10 Foods You Should Eat Every Week

It can be perceived as a jungle to know which food is healthy and good for you – for real. Here are 10 food groups that according to the research are good for you and that you should include in your diet every week.

Some foods are marketed as healthy without the support of the research. Then there are good foods that are raised to the skies but which are not really better than others. Here you can read which foods are particularly nutritious and ensure that you get a good nutritional intake. You do not need to get into all food groups every day, but preferably every week!

Root fruits

A really good source of carbohydrates! It contains fiber, vitamins, minerals, and antioxidants. Vary between carrot, parsnip, potatoes, root celery, cabbage root, beetroot, peas, black root, sweet potato, and radish.

Fruits and berries

Full of fiber, vitamins, minerals, and antioxidants. Fits perfectly as a snack or after a main meal if you are sweet. Never be afraid of the sugar in fruit as all the nutrients it contains outweigh the small amount of sugar in the raw!


Perfect to fill the plate with if you have difficulty holding the weight. Vegetables saturate and provide us with vitamins, minerals, and antioxidants. Avocado is counted in this group and is rich in healthy fats. A high vegetable intake reduces the risk of obesity, cardiovascular disease, and certain cancers. Eat at least 500 grams a day from vegetables, fruits, berries and root vegetables. Potatoes are not included in this recommendation but are good to eat anyway – preferably in cooked form.

Cereals and whole grains: Full of fiber and whole grains. Fibers help regulate our blood fats, are good for our stomach function, and are also food for our good gut bacteria. Whole grains have been shown to reduce the risk of cardiovascular disease, type II diabetes, and certain cancers.

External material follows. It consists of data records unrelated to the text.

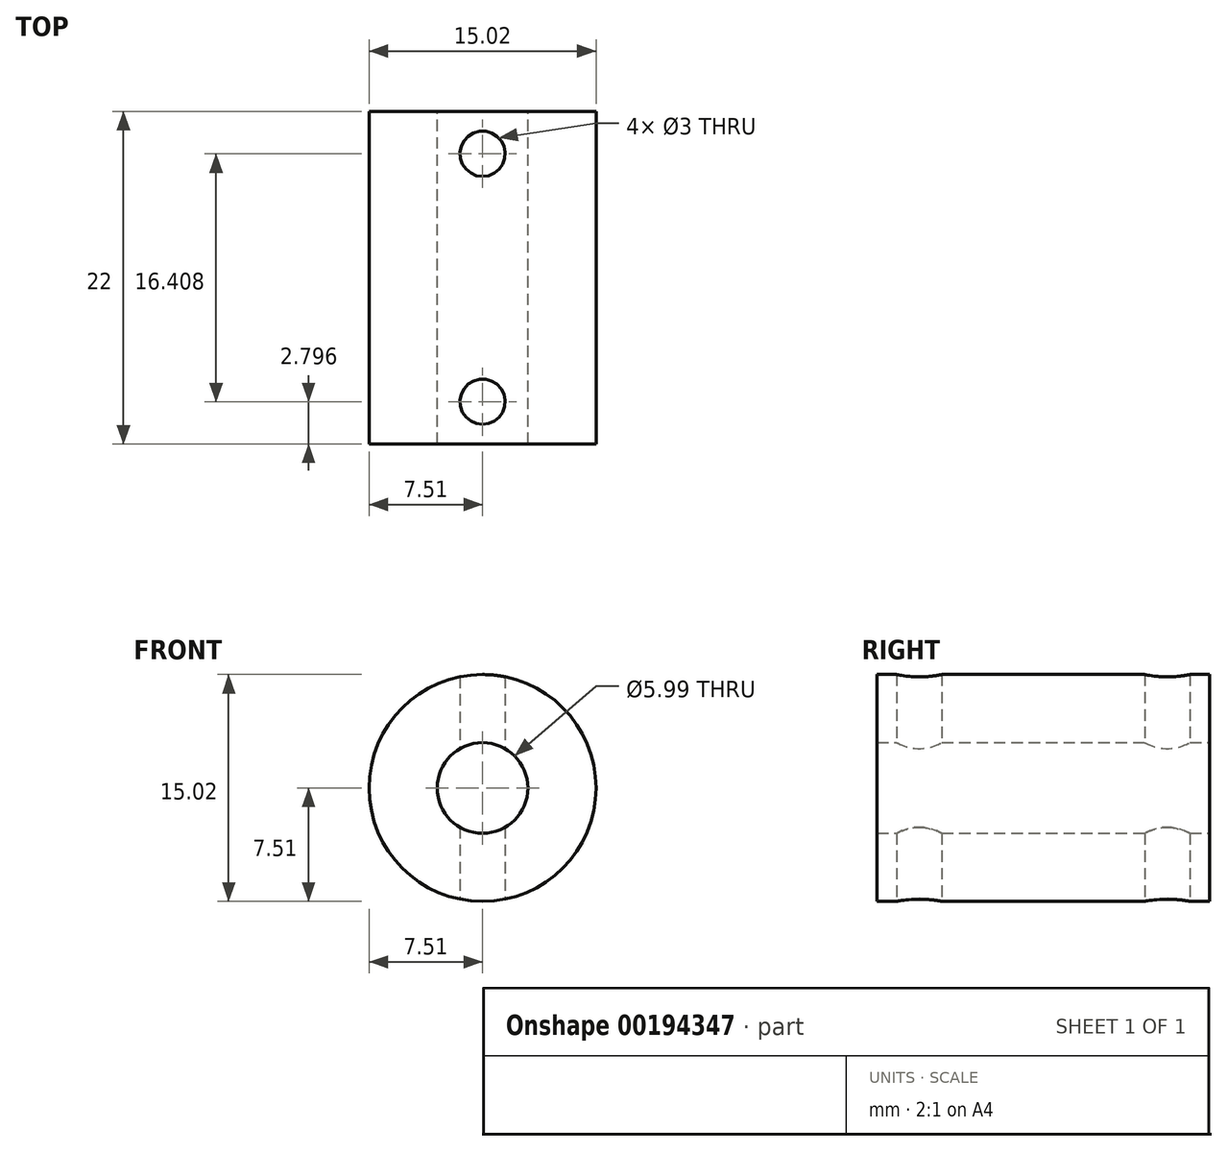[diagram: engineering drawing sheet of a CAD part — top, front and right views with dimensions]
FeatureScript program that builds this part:
annotation { "Feature Type Name" : "Feature", "Feature Type Description" : "" }
export const myFeature = defineFeature(function(context is Context, id is Id, definition is map)
    precondition{}
    {
        {
            var Q0;
            Q0=qCreatedBy(makeId("Front.planeOp"),FACE);
            var sketch = newSketch(context, id + "F0", { "sketchPlane" : qUnion([Q0])});
            skCircle(sketch, "E0", {"center": v(0, 0) * mm, "radius": 7.5 * mm});
            skCircle(sketch, "E1", {"center": v(0, 0) * mm, "radius": 3 * mm});
            skSolve(sketch);
        }
        {
            var Q0;
            Q0=qSketchRegion(id+"F0",true);
            extrude(context, id + "F1", {"entities" : qUnion([Q0]), "endBound" : BoundingType.SYMMETRIC, "depth" : 22 * mm});
        }
        {
            var Q0;
            Q0=qCreatedBy(makeId("Top.planeOp"),FACE);
            var sketch = newSketch(context, id + "F2", { "sketchPlane" : qUnion([Q0])});
            skCircle(sketch, "E2", {"center": v(0, 8.2) * mm, "radius": 1.5 * mm});
            skCircle(sketch, "E3", {"center": v(0, -8.2) * mm, "radius": 1.5 * mm});
            skSolve(sketch);
        }
        {
            var Q0;
            Q0=qSketchRegion(id+"F2",true);
            extrude(context, id + "F3", {"entities" : qUnion([Q0]), "operationType" : NewBodyOperationType.REMOVE, "endBound" : BoundingType.THROUGH_ALL, "depth" : 25.4 * mm, "hasSecondDirection" : true, "secondDirectionBound" : SecondDirectionBoundingType.THROUGH_ALL, "secondDirectionOppositeDirection" : true, "secondDirectionDepth" : 25.4 * mm});
        }
    });
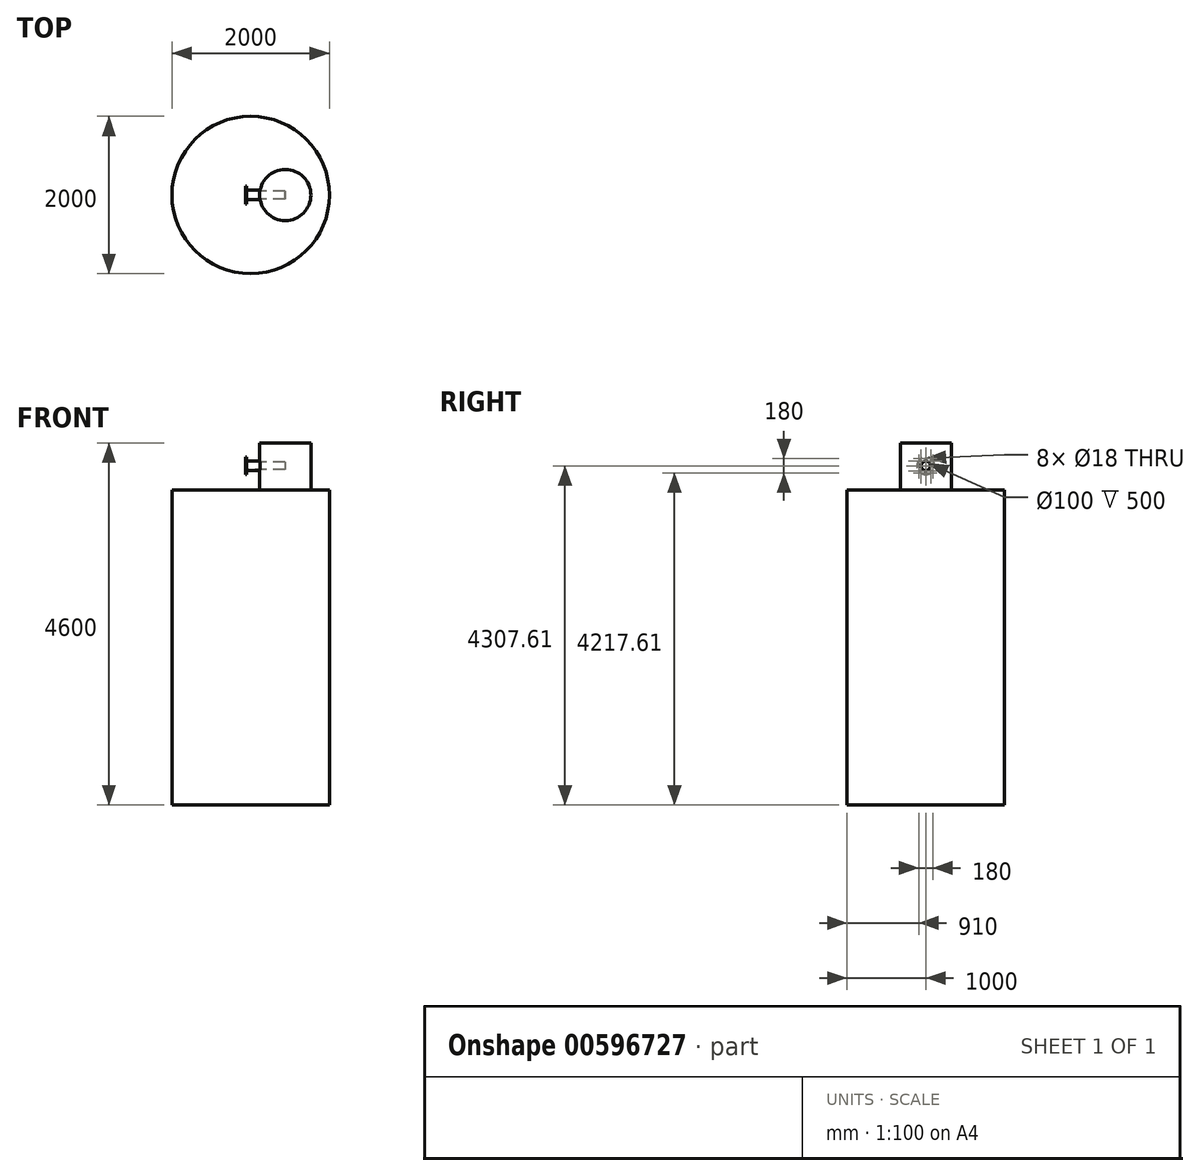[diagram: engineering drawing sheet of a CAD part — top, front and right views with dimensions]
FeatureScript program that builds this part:
annotation { "Feature Type Name" : "Feature", "Feature Type Description" : "" }
export const myFeature = defineFeature(function(context is Context, id is Id, definition is map)
    precondition{}
    {
        {
            var Q0;
            Q0=qCreatedBy(makeId("Top.planeOp"),FACE);
            var sketch = newSketch(context, id + "F0", { "sketchPlane" : qUnion([Q0])});
            skCircle(sketch, "E0", {"center": v(0, 0) * mm, "radius": 1000 * mm});
            skSolve(sketch);
        }
        {
            var Q0;
            Q0=makeQuery(id+"F0.imprint","IMPRINT",FACE,{"disambiguationData":[TD([[makeQuery(id+"F0.imprint","IMPRINT",EDGE,{"derivedFrom":sQuery(id+"F0.wireOp",EDGE,"E0")}),1.0]])]});
            extrude(context, id + "F1", {"entities" : qUnion([Q0]), "depth" : 4000 * mm, "offsetDistance" : 25 * mm});
        }
        {
            var Q0;
            Q0=makeQuery(id+"F1.opExtrude","CAP_FACE",FACE,{"disambiguationData":[OSD([sQuery(id+"F0.wireOp",EDGE,"E0")])],"isStart":false});
            var sketch = newSketch(context, id + "F2", { "sketchPlane" : qUnion([Q0])});
            skCircle(sketch, "E1", {"center": v(439.88, 0) * mm, "radius": 325 * mm});
            skSolve(sketch);
        }
        {
            var Q0;
            Q0=makeQuery(id+"F2.imprint","IMPRINT",FACE,{"disambiguationData":[TD([[makeQuery(id+"F2.imprint","IMPRINT",EDGE,{"derivedFrom":sQuery(id+"F2.wireOp",EDGE,"E1")}),1.0]])]});
            extrude(context, id + "F3", {"entities" : qUnion([Q0]), "operationType" : NewBodyOperationType.ADD, "depth" : 600 * mm, "offsetDistance" : 25 * mm});
        }
        {
            var Q0;
            Q0=qCreatedBy(makeId("Right.planeOp"),FACE);
            cPlane(context, id + "F4", {"entities" : qUnion([Q0]), "cplaneType" : CPlaneType.OFFSET, "offset" : 200 * mm, "width" : 150 * mm, "height" : 150 * mm});
        }
        {
            var Q0;
            Q0=qCreatedBy(id+"F4.planeOp",FACE);
            var sketch = newSketch(context, id + "F5", { "sketchPlane" : qUnion([Q0])});
            skCircle(sketch, "E2", {"center": v(0, 4307.61) * mm, "radius": 60 * mm});
            skSolve(sketch);
        }
        {
            var Q0;
            Q0 = qSketchRegion(id + "F5", true);
            extrude(context, id + "F6", {"entities" : qUnion([Q0]), "operationType" : NewBodyOperationType.ADD, "oppositeDirection" : true, "depth" : 250 * mm, "offsetDistance" : 25 * mm});
        }
        {
            var Q0;
            Q0=makeQuery(id+"F6.opExtrude","CAP_FACE",FACE,{"disambiguationData":[OSD([sQuery(id+"F5.wireOp",EDGE,"E2")])],"isStart":false});
            var sketch = newSketch(context, id + "F7", { "sketchPlane" : qUnion([Q0])});
            skCircle(sketch, "E3", {"center": v(0, 4307.61) * mm, "radius": 112.5 * mm});
            skSolve(sketch);
        }
        {
            var Q0;
            Q0=makeQuery(id+"F7.imprint","IMPRINT",FACE,{"disambiguationData":[TD([[makeQuery(id+"F7.imprint","IMPRINT",EDGE,{"derivedFrom":sQuery(id+"F7.wireOp",EDGE,"E3")}),1.0]])]});
            var Q1;
            Q1=makeQuery(id+"F7.imprint","IMPRINT",FACE,{"disambiguationData":[TD([[makeQuery(id+"F7.imprint","IMPRINT",EDGE,{"derivedFrom":makeQuery(id+"F6.opExtrude","CAP_EDGE",EDGE,{"disambiguationData":[OSD([sQuery(id+"F5.wireOp",EDGE,"E2")])],"isStart":false})}),-1.0]])]});
            var Q2;
            Q2=sQuery(id+"F7.wireOp",EDGE,"E3");
            extrude(context, id + "F8", {"entities" : qUnion([Q0, Q1]), "operationType" : NewBodyOperationType.ADD, "surfaceEntities" : qUnion([Q2]), "depth" : 15 * mm, "offsetDistance" : 25 * mm});
        }
        {
            var Q0;
            Q0=makeQuery(id+"F8.opExtrude","CAP_FACE",FACE,{"disambiguationData":[OSD([sQuery(id+"F7.wireOp",EDGE,"E3")])],"isStart":false});
            var sketch = newSketch(context, id + "F9", { "sketchPlane" : qUnion([Q0])});
            skCircle(sketch, "E4", {"center": v(0, 4307.61) * mm, "radius": 50 * mm});
            skSolve(sketch);
        }
        {
            var Q0;
            Q0=makeQuery(id+"F9.imprint","IMPRINT",FACE,{"disambiguationData":[TD([[makeQuery(id+"F9.imprint","IMPRINT",EDGE,{"derivedFrom":sQuery(id+"F9.wireOp",EDGE,"E4")}),1.0]])]});
            extrude(context, id + "F10", {"entities" : qUnion([Q0]), "operationType" : NewBodyOperationType.REMOVE, "oppositeDirection" : true, "depth" : 500 * mm, "offsetDistance" : 25 * mm});
        }
        {
            var Q0;
            Q0=makeQuery(id+"F8.opExtrude","CAP_FACE",FACE,{"disambiguationData":[OSD([sQuery(id+"F7.wireOp",EDGE,"E3")])],"isStart":false});
            var sketch = newSketch(context, id + "F11", { "sketchPlane" : qUnion([Q0])});
            skCircle(sketch, "E5", {"center": v(0, 4397.61) * mm, "radius": 9 * mm});
            skCircle(sketch, "E6.1.0", {"center": v(-63.64, 4371.25) * mm, "radius": 9 * mm});
            skCircle(sketch, "E6.2.0", {"center": v(-90, 4307.61) * mm, "radius": 9 * mm});
            skCircle(sketch, "E6.3.0", {"center": v(-63.64, 4243.97) * mm, "radius": 9 * mm});
            skCircle(sketch, "E6.4.0", {"center": v(0, 4217.61) * mm, "radius": 9 * mm});
            skCircle(sketch, "E6.5.0", {"center": v(63.64, 4243.97) * mm, "radius": 9 * mm});
            skCircle(sketch, "E6.6.0", {"center": v(90, 4307.61) * mm, "radius": 9 * mm});
            skCircle(sketch, "E6.7.0", {"center": v(63.64, 4371.25) * mm, "radius": 9 * mm});
            skPoint(sketch, "E6.center", {"position": v(0, 4307.61) * mm});
            skSolve(sketch);
        }
        {
            var Q0;
            Q0=makeQuery(id+"F11.imprint","IMPRINT",FACE,{"disambiguationData":[TD([[makeQuery(id+"F11.imprint","IMPRINT",EDGE,{"derivedFrom":sQuery(id+"F11.wireOp",EDGE,"E5")}),1.0]])]});
            var Q1;
            Q1=makeQuery(id+"F11.imprint","IMPRINT",FACE,{"disambiguationData":[TD([[makeQuery(id+"F11.imprint","IMPRINT",EDGE,{"derivedFrom":sQuery(id+"F11.wireOp",EDGE,"E6.1.0")}),1.0]])]});
            var Q2;
            Q2=makeQuery(id+"F11.imprint","IMPRINT",FACE,{"disambiguationData":[TD([[makeQuery(id+"F11.imprint","IMPRINT",EDGE,{"derivedFrom":sQuery(id+"F11.wireOp",EDGE,"E6.2.0")}),1.0]])]});
            var Q3;
            Q3=makeQuery(id+"F11.imprint","IMPRINT",FACE,{"disambiguationData":[TD([[makeQuery(id+"F11.imprint","IMPRINT",EDGE,{"derivedFrom":sQuery(id+"F11.wireOp",EDGE,"E6.3.0")}),1.0]])]});
            var Q4;
            Q4=makeQuery(id+"F11.imprint","IMPRINT",FACE,{"disambiguationData":[TD([[makeQuery(id+"F11.imprint","IMPRINT",EDGE,{"derivedFrom":sQuery(id+"F11.wireOp",EDGE,"E6.4.0")}),1.0]])]});
            var Q5;
            Q5=makeQuery(id+"F11.imprint","IMPRINT",FACE,{"disambiguationData":[TD([[makeQuery(id+"F11.imprint","IMPRINT",EDGE,{"derivedFrom":sQuery(id+"F11.wireOp",EDGE,"E6.5.0")}),1.0]])]});
            var Q6;
            Q6=makeQuery(id+"F11.imprint","IMPRINT",FACE,{"disambiguationData":[TD([[makeQuery(id+"F11.imprint","IMPRINT",EDGE,{"derivedFrom":sQuery(id+"F11.wireOp",EDGE,"E6.6.0")}),1.0]])]});
            var Q7;
            Q7=makeQuery(id+"F11.imprint","IMPRINT",FACE,{"disambiguationData":[TD([[makeQuery(id+"F11.imprint","IMPRINT",EDGE,{"derivedFrom":sQuery(id+"F11.wireOp",EDGE,"E6.7.0")}),1.0]])]});
            extrude(context, id + "F12", {"entities" : qUnion([Q0, Q1, Q2, Q3, Q4, Q5, Q6, Q7]), "operationType" : NewBodyOperationType.REMOVE, "oppositeDirection" : true, "depth" : 25 * mm, "offsetDistance" : 25 * mm});
        }
    });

Another good carbohydrate source that is also rich in protein. Contains a lot of fiber, vitamins and minerals. If you want to reduce your carbohydrate intake for any reason, you should at least have beans, lentils, and peas. Read more about legumes and protein quality here!


Fish contains EPA and DHA belonging to the omega-3 family. We cannot make these fatty acids ourselves in the body and together with omega-6 found in vegetable oils and nuts regulate blood pressure, kidney function, and immune system. Eating very polyunsaturated fats will reduce the risk of cardiovascular disease, which is the most common cause of death in the western world. Fat fish is also a good source of vitamin D.

Vegetable oils

It contains omega-6 and to some extent omega-3. Use sparingly as oils contain 100% fat and thus yield 9 kcal per gram. Polyunsaturated fatty acids are heat sensitive and if used for frying, low temperature should be applied.

Natural nuts: Full of fiber, vitamins, minerals and unsaturated fatty acids. Here, too, one should pay attention to the crowd. Stick to 5-10 nuts per occasion. If, on the other hand, you want to gain weight, nuts are a food group that you like to eat a lot of.


Contains high-quality protein and vitamin D. Most of the egg’s nutrients including almost half of the protein are in the egg yolk so preferably eat the whole egg.

Dairy products: This includes milk, yogurt, fil, cottage cheese, and millet. Rich in protein, calcium and some vitamin D. It is perfectly ok to eat “full fat” products but think about the amount.

A high fat content automatically gives a high-calorie content. A lower fat content contains more calcium and vitamin D, partly due to the enrichment of lighter dairy products.

Of course, if it’s one of those foods you can’t or don’t want to eat for a variety of reasons, you can get enough nutrition anyway. The more of the above foods you opt-out, the more you need to be able to learn about nutrition to know which other foods will be important instead. As long as you are not allergic to anything, it is absolutely best for health to eat varied by these food groups.